Driver breakin period, what’s the science?


So have these new speakers and been told they need a hundred hours to be broken in, and then sound will improve.

What’s going on as break in occurs?  More important for tweet, mid or bass?  
My initial listening has simple vocals/music passages sounding very good, and more complex and very layered sections that may have potential to improve.  
jumia
Are you using ported speakers? Is that how the spiders enter the enclosure? My cabinets are sealed enclosure.  HVAC
Relative output of your driver's did not change more than a fraction of a db after the first few hours. The crossover points may have changed a very small amount.
Back in the day, we broke in studio woofers with a Crown DC-300 input pad plugged into the wall. Played 60Hz for at least 24 hours before swapping. Never measured for any level difference, but sonically, un-buzzed woofers sounded flat and lifeless. Old woofers were sent back for reconing. Mid/Tweet drivers could be reconed on site. Techs used to hang shredded diaphragms on the wall marked with the band / musician who blew them.

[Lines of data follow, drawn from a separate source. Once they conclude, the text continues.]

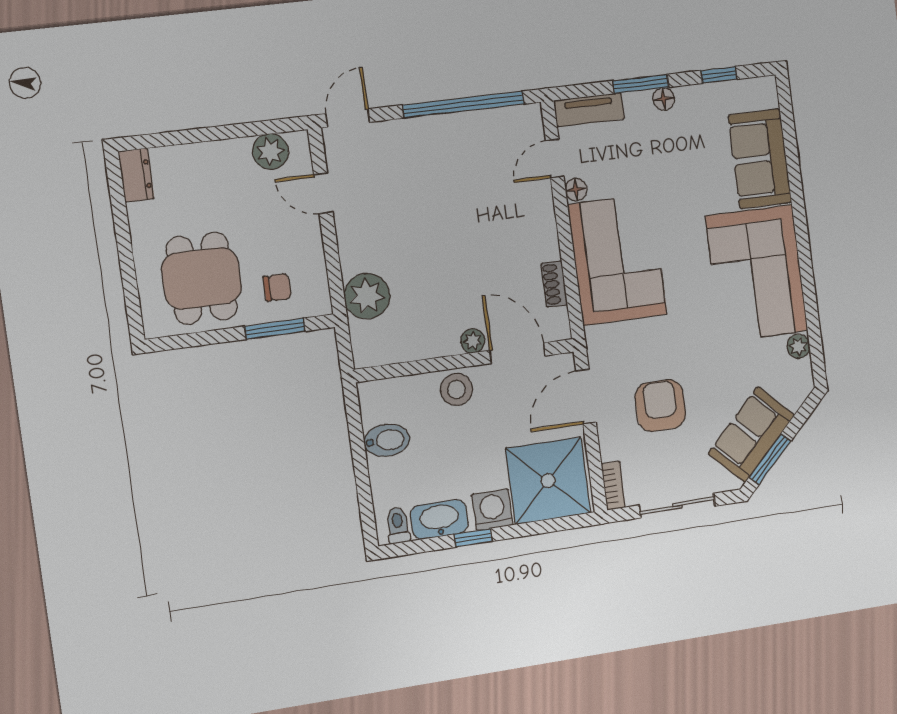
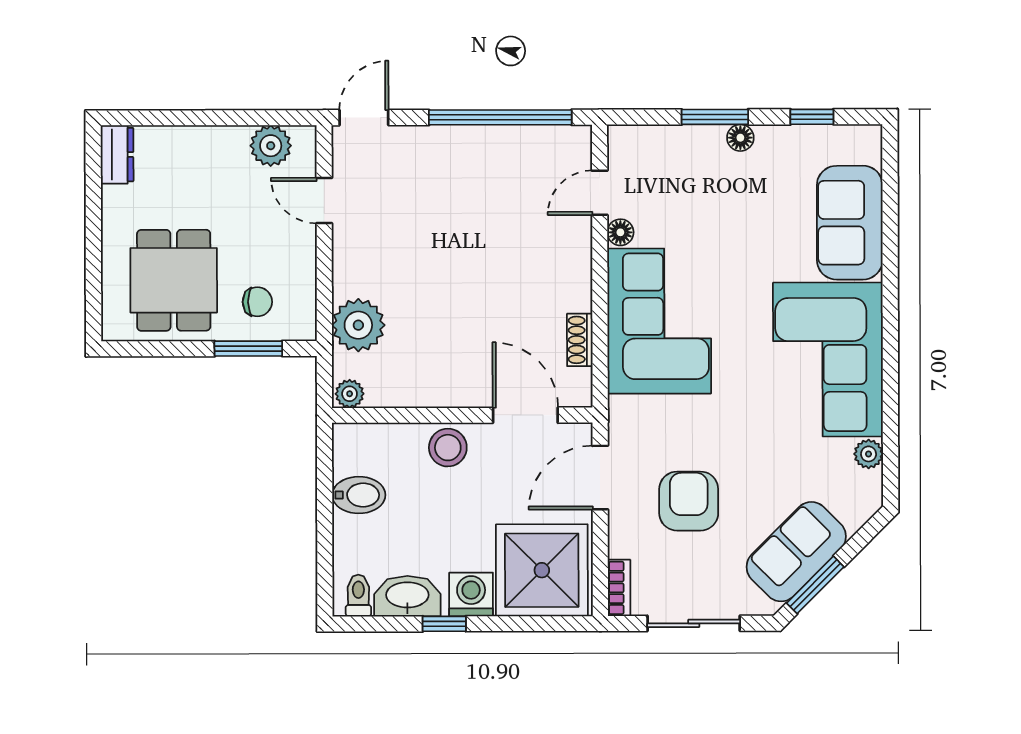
tv unit: (589, 110) -> (648, 140), removed
plant: (473, 341) -> (350, 394), moved

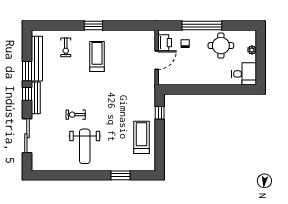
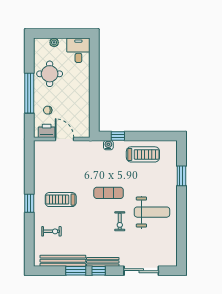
water cooler: (151, 103) -> (108, 145), added
exercise mat: (104, 104) -> (109, 193), added
treadmill: (141, 137) -> (143, 154), turned 180

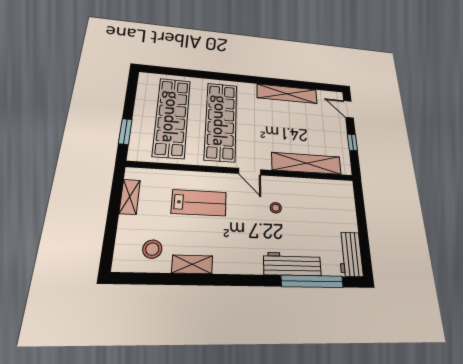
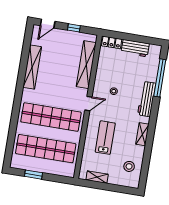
window: (125, 131) -> (34, 175), moved
locker: (347, 196) -> (112, 42), added
workbench: (350, 254) -> (135, 48), moved
shelving: (192, 264) -> (142, 134), moved
workbench: (292, 264) -> (147, 99), moved

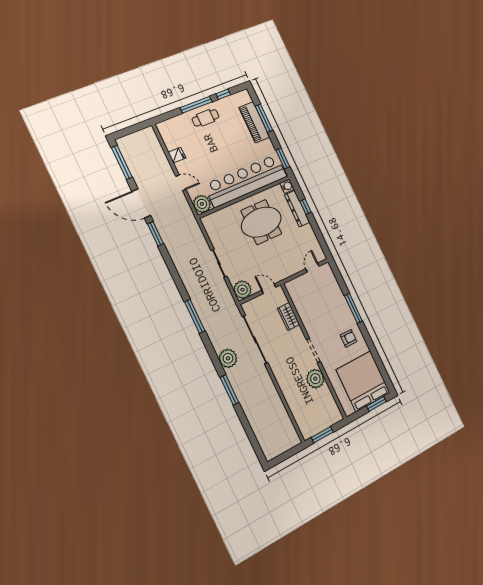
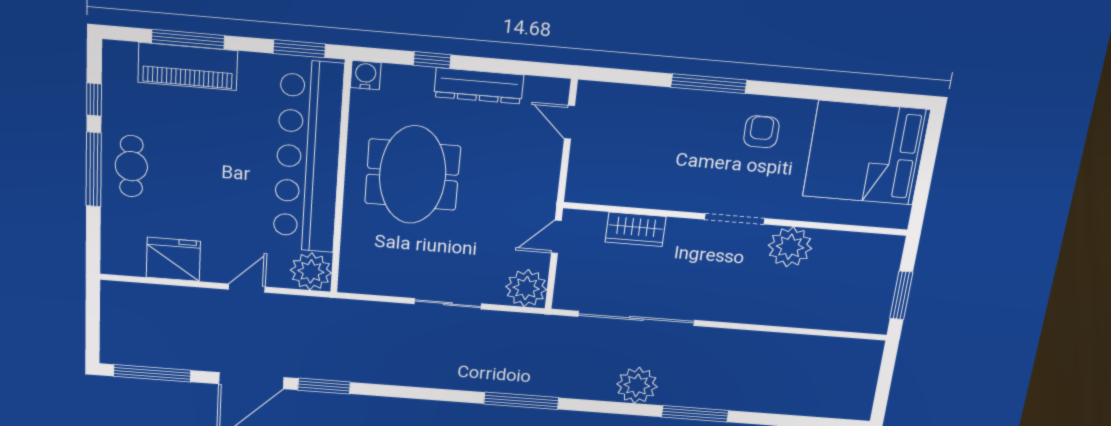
fridge: (177, 155) -> (173, 259), width x1.88, depth x1.34
dresser: (297, 209) -> (479, 86), moved
window: (376, 404) -> (930, 153), removed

Note that the above speakers were abused and suffered mechanical failure. 

To the long break-in crowd:
Do you log listening room parameters Temperature, Pressure, Humidity, Line Voltage? see  ieLogical WinterBlues
How accurate is your level control? [Have you ever verified it?]
Have you verified the amp is operating at EXACTLY the same BIAS point?

My 35 year old speakers break-in CONTINOUSLY due to the above. The CBLF is infallible and contributes not...
Psycho acoustics? After MC comments, this makes no sense.

Everything makes sense. You just have to look at it logically. A lot of people are psycho. Unable to distinguish fantasy from reality. Some of them hear sounds, don't know what they are. They are psycho-acoustic.
Years ago when I received my Shahinian Diapasons I remember them taking a long time for the sound to settle in. For the past year I have a pair of Bache Audio Tribeca speakers and they sounded great right from the start. If there was any change with these speakers it is unnoticeable. 
My experience tells me that the crossover plays the largest role with speaker break in. The Diapasons have a very complex crossover, while the Tribeca's use a cap on the tweeter and a coil on the woofers. The wide band is directly connected to the amp.
How does one tell for sure if the speaker's sound is really changing over time, and it's not due to things like variations in hearing over time, air temperature or pressure, mood, acclimatization to the new sound, etc.?

A bench test can be performed with the driver playing a sine wave frequency at or near speaker free-air resonance (fs). Keep driving the speaker for a known period of time. Measure the fs at various periods of time. If fs changes due to speaker suspension break-in or loosening up, the fs should decrease. Manufacturers should already know whether break-in is needed.